By December, he had installed one in a fire station hallway. The device, about the size of a toaster oven, sucked in ambient air and trapped airborne virus particles — if there were any to be found — in a specialised cartridge. Each afternoon, an employee would remove the cartridge and walk it to the UPS drop box across the street, sending it off for laboratory analysis.

Before the month was out, the air sampler had turned up traces of the virus. Officials ultimately traced it back to a town employee who had been working in the station, without a mask, during a quiet holiday period.

It was proof of concept for Thermo Fisher Scientific’s AerosolSense Sampler, which the company was making publicly available Wednesday. The device, the company says, can be used to detect a variety of airborne pathogens, including the coronavirus. It could be deployed in hospitals, offices, schools and other buildings to monitor for signs of the virus as society begins to reopen.

The AerosolSense, which will sell for $US4995, is not the first air sampler capable of capturing the coronavirus; scientists have used several other models to study the pathogen over the past year. But the new device appears to be simpler and more accessible, experts said.

“I’m not sure that there’s anything else on the market that’s as easy to use,” said Linsey Marr, an expert in airborne viruses at Virginia Tech. “This will enable collection of air samples by almost anyone.”

Thermo Fisher Scientific is likely to face competition. The pandemic has galvanised interest in a once-niche area of disease surveillance — pulling pathogens out of thin air.
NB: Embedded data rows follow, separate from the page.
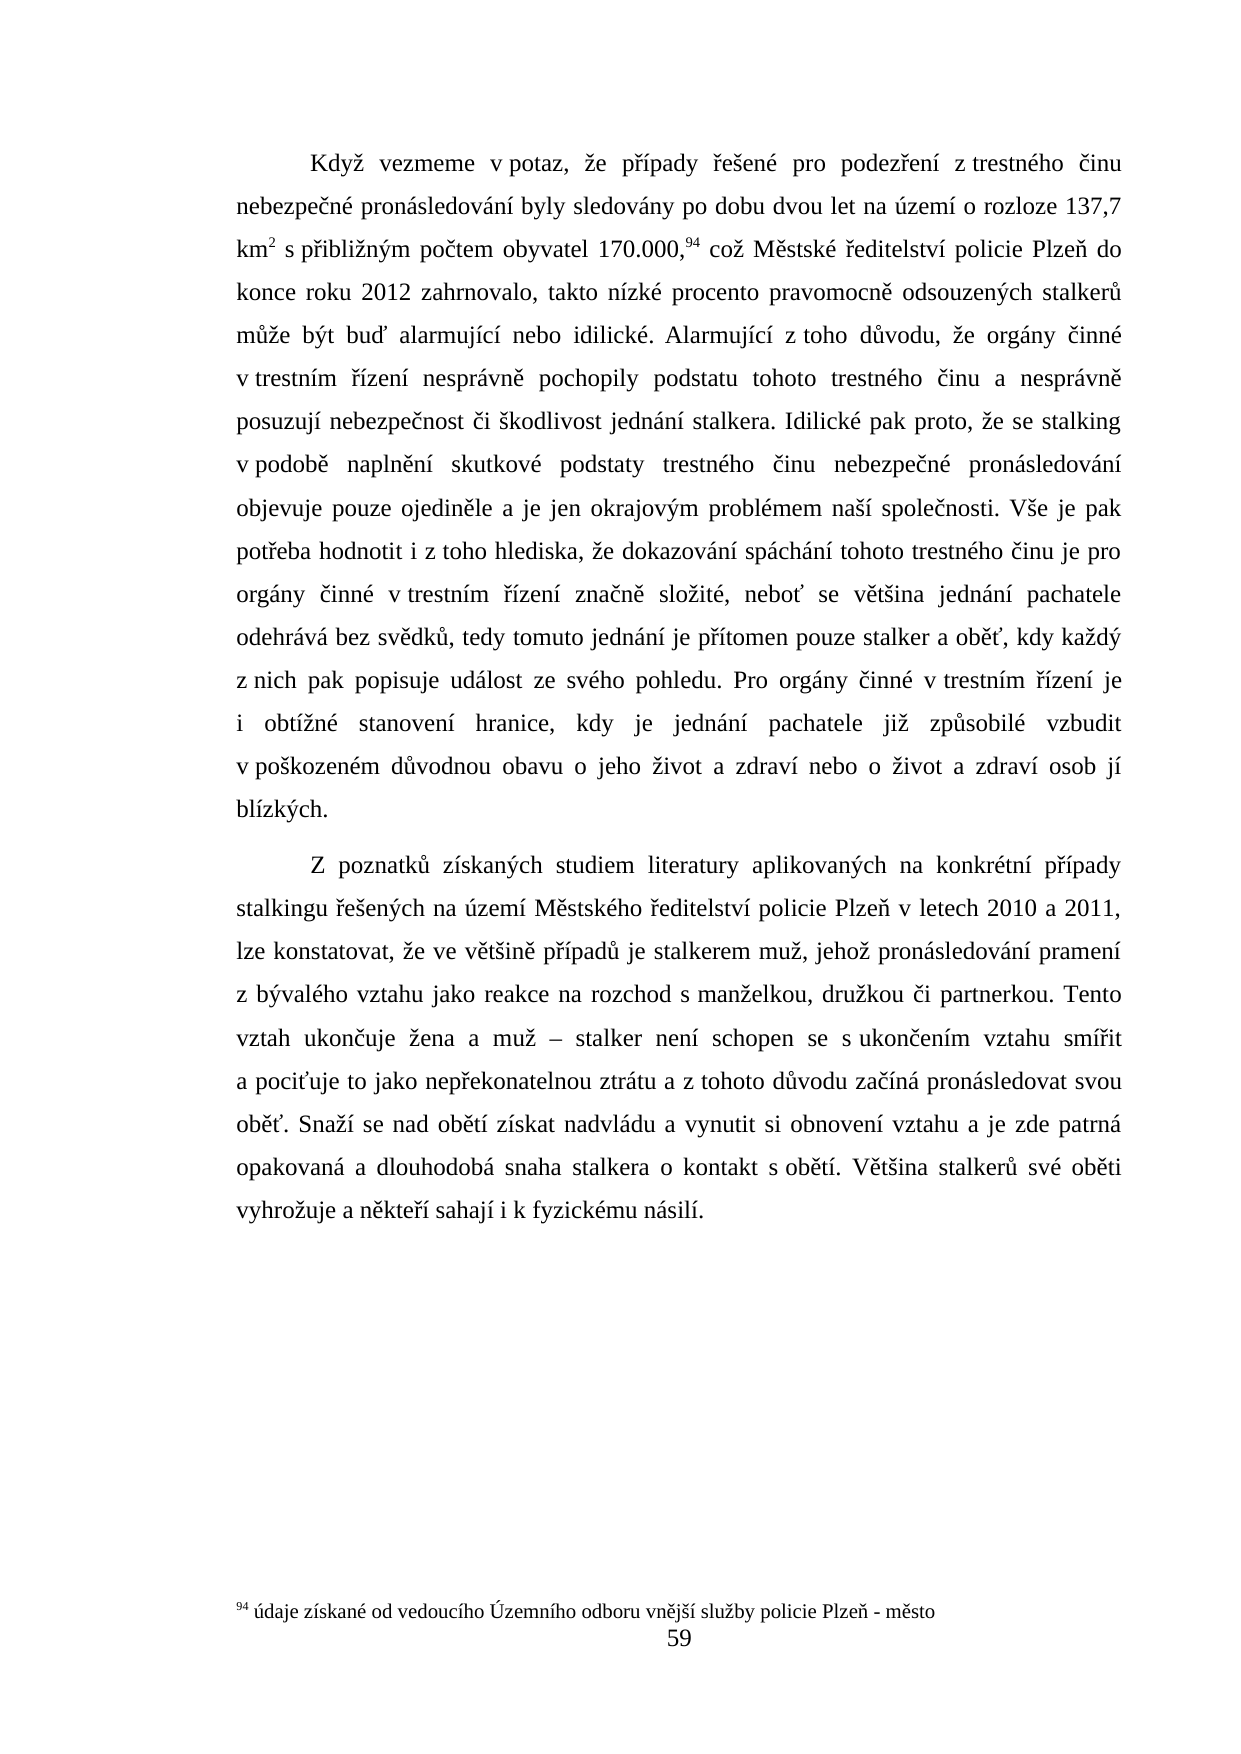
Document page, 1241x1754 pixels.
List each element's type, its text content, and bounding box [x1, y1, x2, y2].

text Když vezmeme v potaz, že případy řešené pro podezření z trestného činu nebezpečné pronásledování byly sledovány po dobu dvou let na území o rozloze 137,7 km2 s přibližným počtem obyvatel 170.000, což Městské ředitelství policie Plzeň do konce roku 2012 zahrnovalo, takto nízké procento pravomocně odsouzených stalkerů může být buď alarmující nebo idilické. Alarmující z toho důvodu, že orgány činné v trestním řízení nesprávně pochopily podstatu tohoto trestného činu a nesprávně posuzují nebezpečnost či škodlivost jednání stalkera. Idilické pak proto, že se stalking v podobě naplnění skutkové podstaty trestného činu nebezpečné pronásledování objevuje pouze ojediněle a je jen okrajovým problémem naší společnosti. Vše je pak potřeba hodnotit i z toho hlediska, že dokazování spáchání tohoto trestného činu je pro orgány činné v trestním řízení značně složité, neboť se většina jednání pachatele odehrává bez svědků, tedy tomuto jednání je přítomen pouze stalker a oběť, kdy každý z nich pak popisuje událost ze svého pohledu. Pro orgány činné v trestním řízení je i obtížné stanovení hranice, kdy je jednání pachatele již způsobilé vzbudit v poškozeném důvodnou obavu o jeho život a zdraví nebo o život a zdraví osob jí blízkých. [236, 148, 1122, 823]
text Z poznatků získaných studiem literatury aplikovaných na konkrétní případy stalkingu řešených na území Městského ředitelství policie Plzeň v letech 2010 a 2011, lze konstatovat, že ve většině případů je stalkerem muž, jehož pronásledování pramení z bývalého vztahu jako reakce na rozchod s manželkou, družkou či partnerkou. Tento vztah ukončuje žena a muž – stalker není schopen se s ukončením vztahu smířit a pociťuje to jako nepřekonatelnou ztrátu a z tohoto důvodu začíná pronásledovat svou oběť. Snaží se nad obětí získat nadvládu a vynutit si obnovení vztahu a je zde patrná opakovaná a dlouhodobá snaha stalkera o kontakt s obětí. Většina stalkerů své oběti vyhrožuje a někteří sahají i k fyzickému násilí. [236, 850, 1122, 1224]
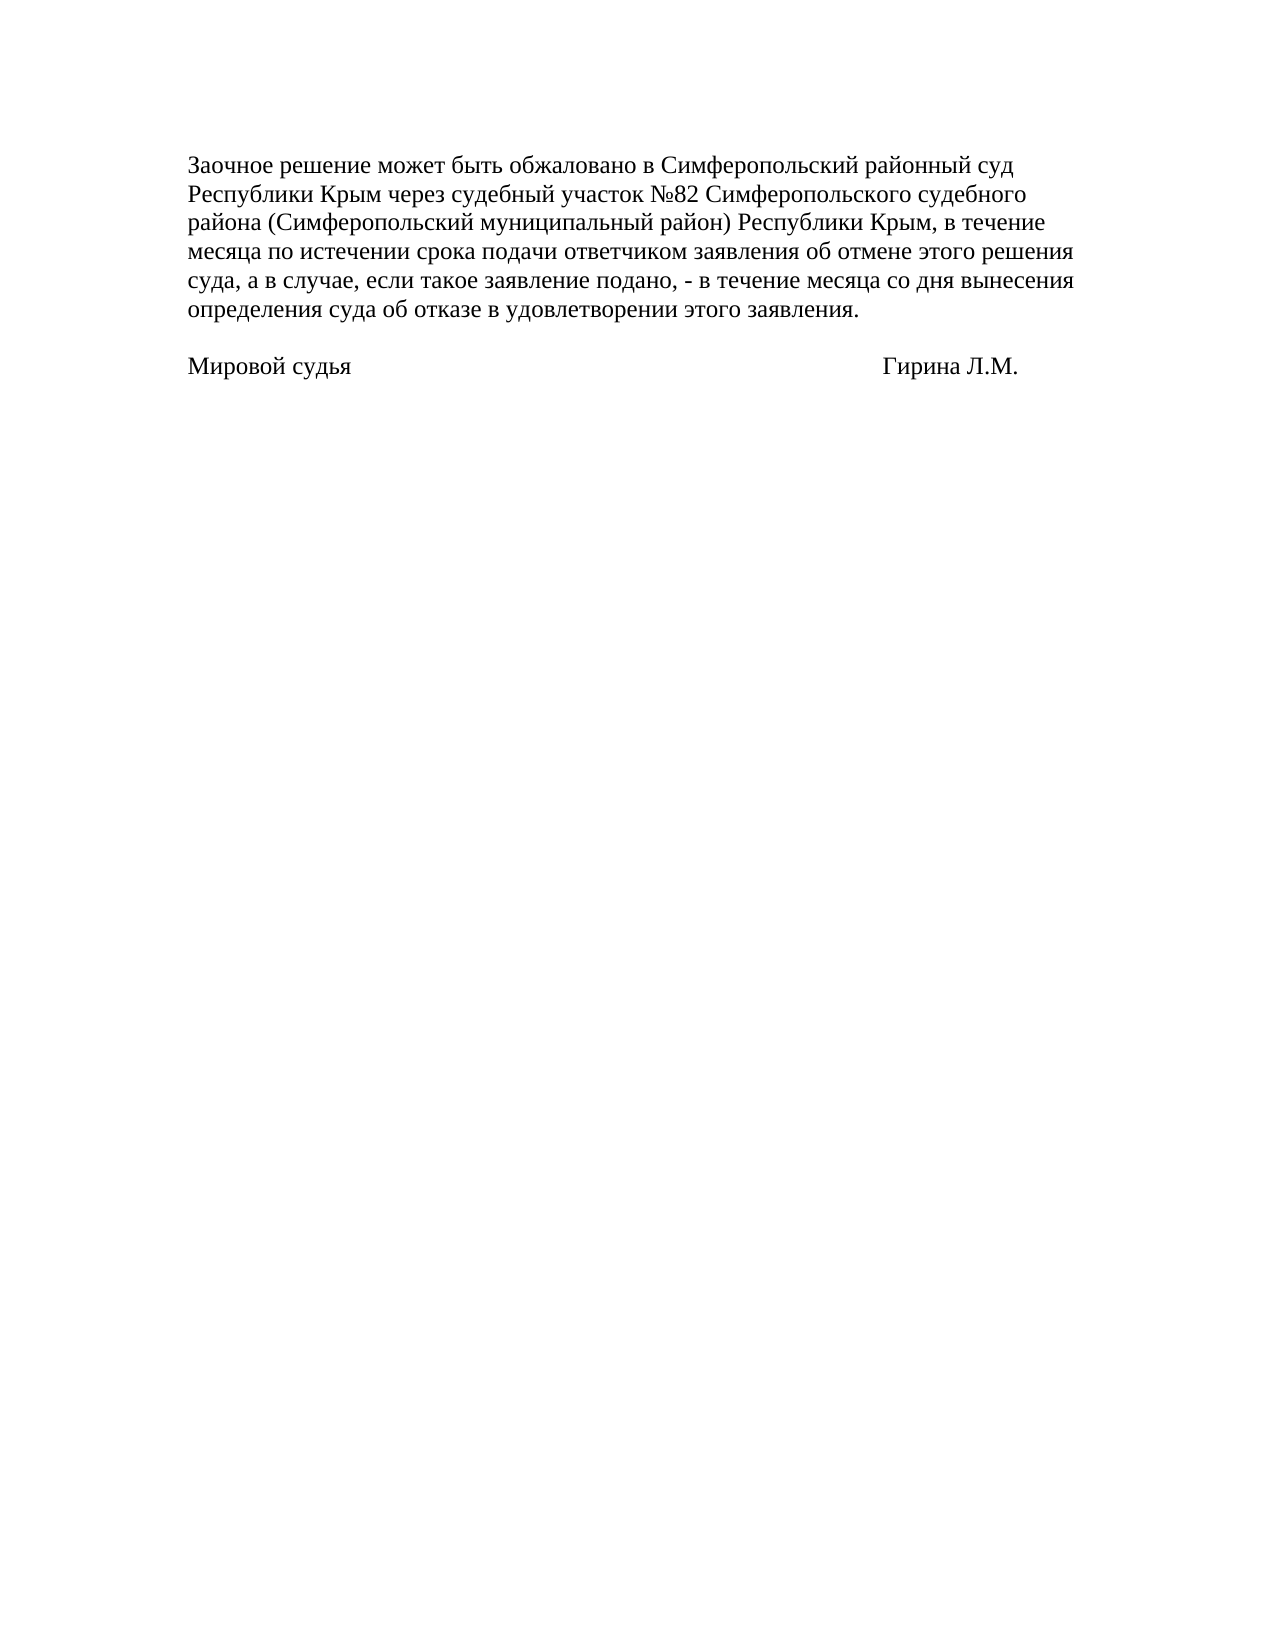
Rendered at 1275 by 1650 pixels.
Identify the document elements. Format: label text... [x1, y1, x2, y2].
Experts in the field say they have been inundated with calls and emails from companies, organisations and other laboratories interested in developing or using coronavirus-collecting air samplers. (Marr is consulting with one company, whose name she could not disclose, to develop an air sampler that would monitor for the virus in public places.)

And in November, the Defence Advanced Research Projects Agency began soliciting proposals for research to develop a coronavirus-detecting air sensor.

“There’s a tremendous amount of interest,” said John Lednicky, a virologist at the University of Florida.

The approach has real potential, experts say. But it also raises a thicket of logistical questions, they add, and must be deployed carefully, with a clear understanding of what the technology can and cannot do.